→ **WHAT TO PRODUCE**: Reproduce the records below word for word, leaving out the pictures.
▶
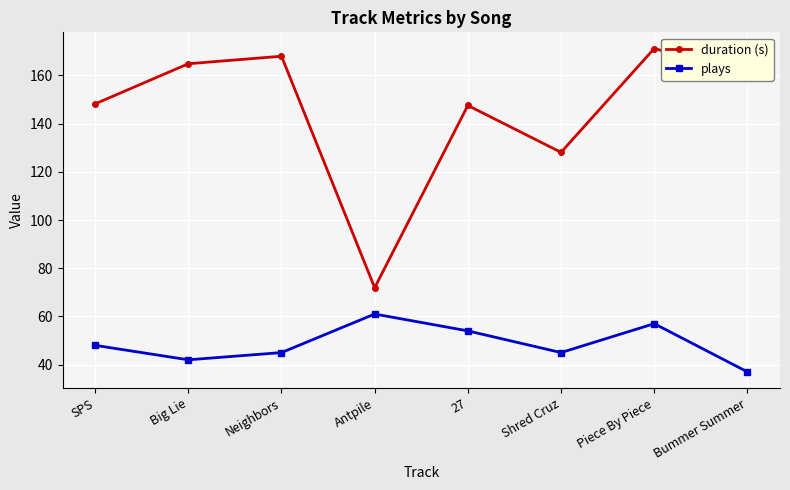

What is the label of the 2nd point from the right?

Piece By Piece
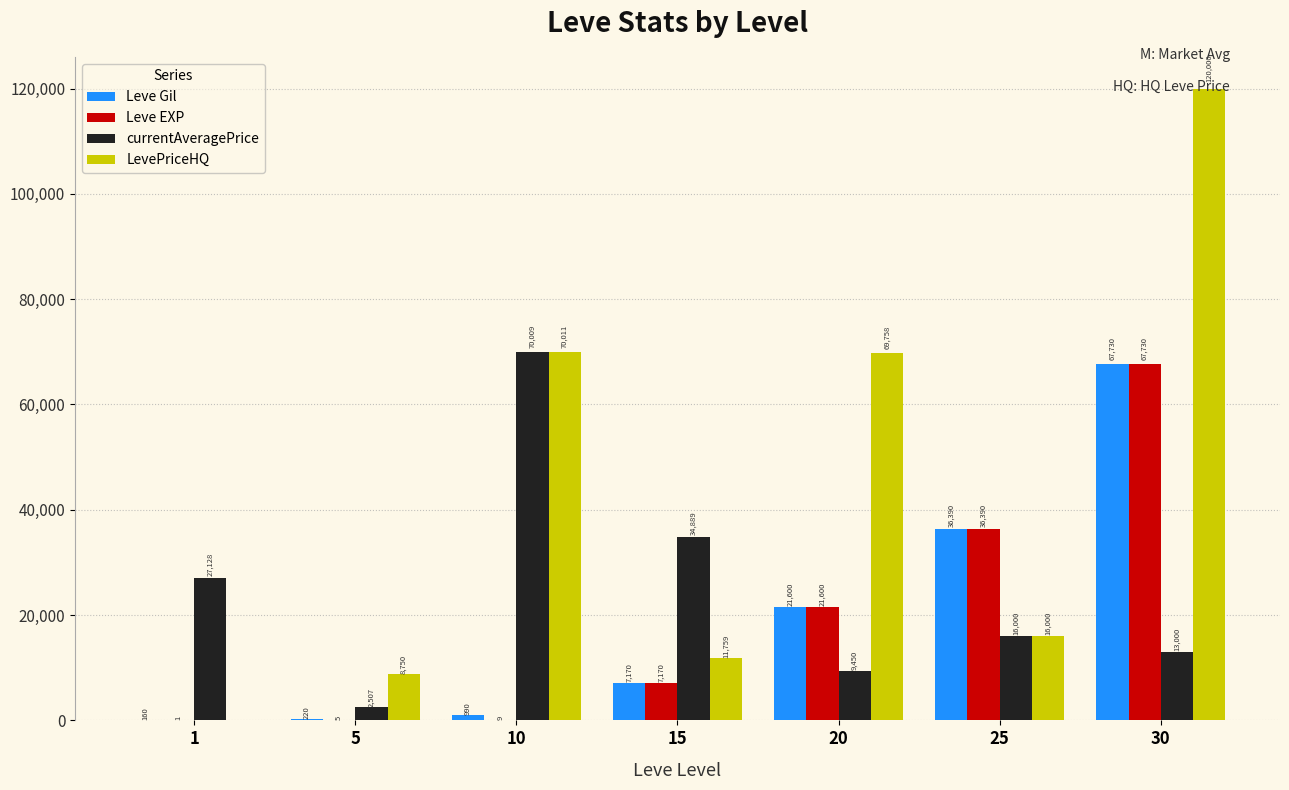

Reading left to right, what are all the values shown in this chart?

Leve Gil: 1=160	5=220	10=990	15=7170	20=21600	25=36390	30=67730
Leve EXP: 1=1	5=5	10=9	15=7170	20=21600	25=36390	30=67730
currentAveragePrice: 1=27128	5=2507	10=70009	15=34889	20=9450	25=16000	30=13000
LevePriceHQ: 1=0	5=8750	10=70011	15=11759	20=69758	25=16000	30=120000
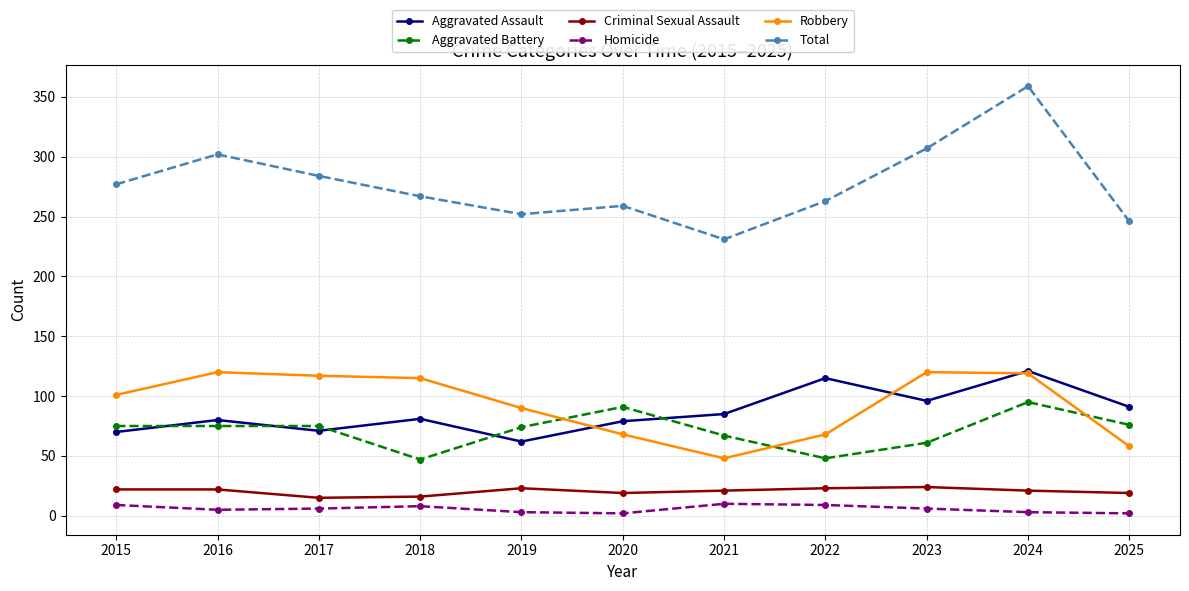

At how many categories does at least one series exceed 107?

11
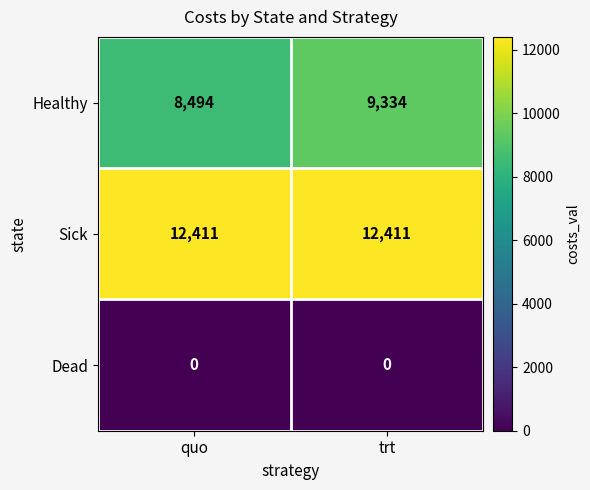

What is the maximum value shown in the chart?

12411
◀
→ **SOLUTION FOR THIS TASK**:
What is the label of the 2nd point from the right?

Piece By Piece

Reading left to right, what are all the values shown in this chart?

Leve Gil: 1=160	5=220	10=990	15=7170	20=21600	25=36390	30=67730
Leve EXP: 1=1	5=5	10=9	15=7170	20=21600	25=36390	30=67730
currentAveragePrice: 1=27128	5=2507	10=70009	15=34889	20=9450	25=16000	30=13000
LevePriceHQ: 1=0	5=8750	10=70011	15=11759	20=69758	25=16000	30=120000

At how many categories does at least one series exceed 107?

11

What is the maximum value shown in the chart?

12411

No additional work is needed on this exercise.